* Exercise details:
The lines below that include "down" are to be found and copied.

* Excerpted records:
★ ★ ★ ★ ★ ★ ★

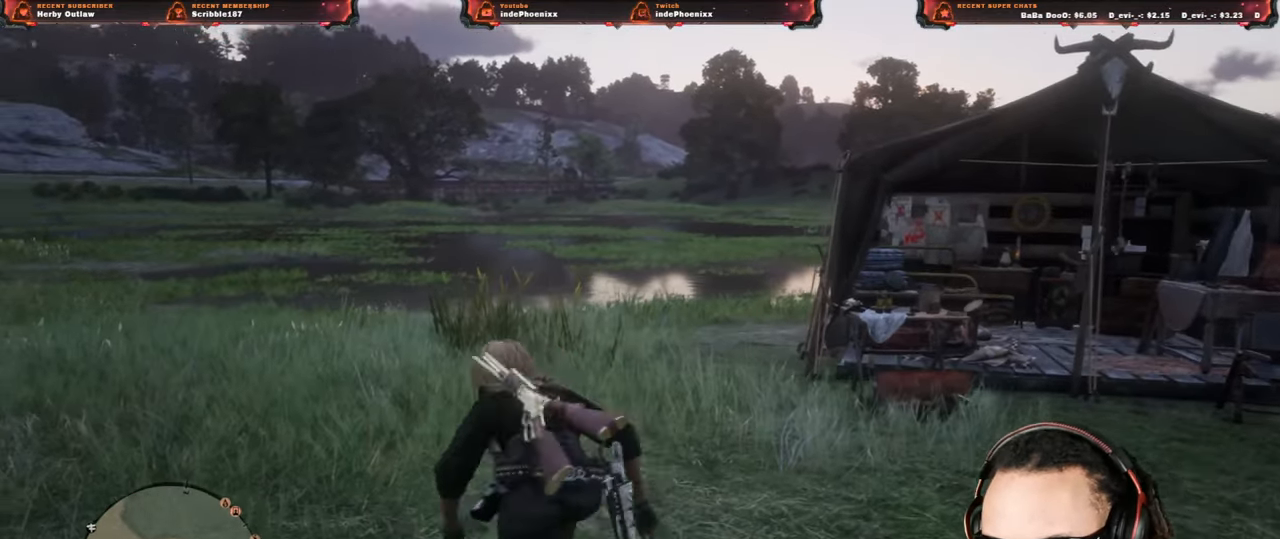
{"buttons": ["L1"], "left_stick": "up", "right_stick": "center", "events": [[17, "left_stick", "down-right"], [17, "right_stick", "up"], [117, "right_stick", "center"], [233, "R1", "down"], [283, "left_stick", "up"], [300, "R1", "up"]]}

★ ★ ★ ★ ★ ★ ★

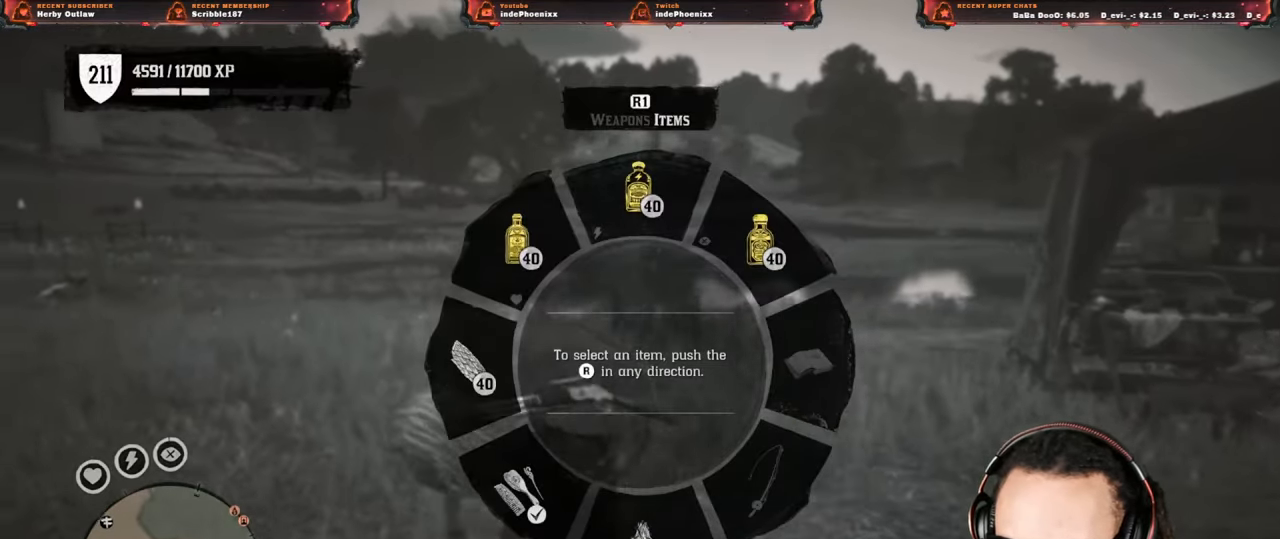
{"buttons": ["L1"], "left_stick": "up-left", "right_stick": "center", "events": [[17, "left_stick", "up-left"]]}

★ ★ ★ ★ ★ ★ ★

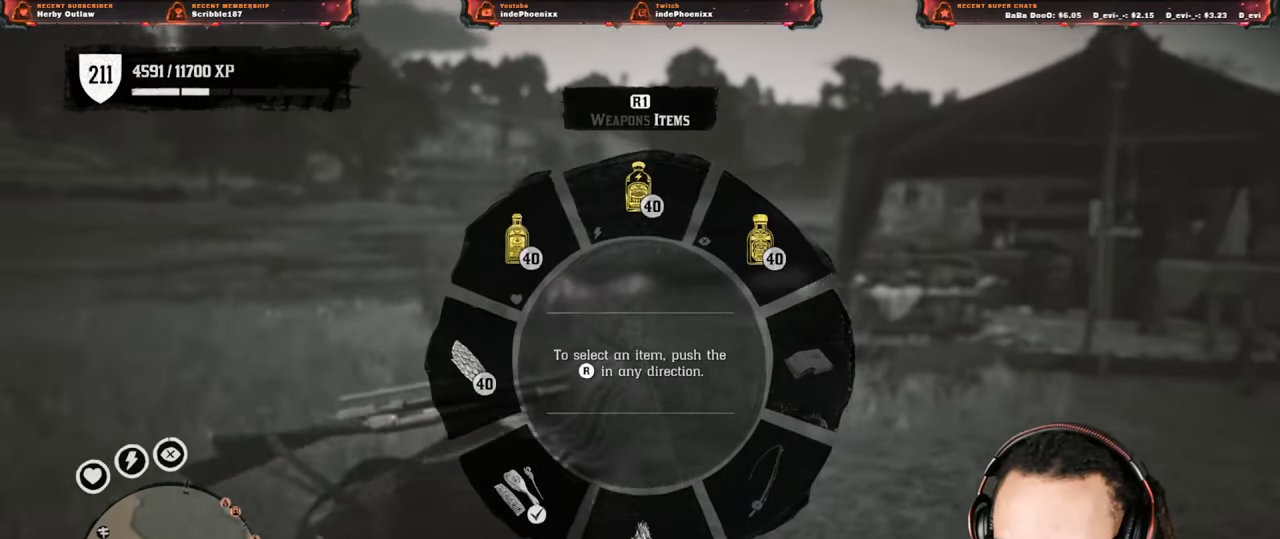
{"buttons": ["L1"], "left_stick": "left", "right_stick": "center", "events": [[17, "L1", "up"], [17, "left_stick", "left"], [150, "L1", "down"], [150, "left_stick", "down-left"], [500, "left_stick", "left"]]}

★ ★ ★ ★ ★ ★ ★

* Solution for this task:
{"buttons": ["L1"], "left_stick": "up", "right_stick": "center", "events": [[17, "left_stick", "down-right"], [17, "right_stick", "up"], [117, "right_stick", "center"], [233, "R1", "down"], [283, "left_stick", "up"], [300, "R1", "up"]]}
{"buttons": ["L1"], "left_stick": "left", "right_stick": "center", "events": [[17, "L1", "up"], [17, "left_stick", "left"], [150, "L1", "down"], [150, "left_stick", "down-left"], [500, "left_stick", "left"]]}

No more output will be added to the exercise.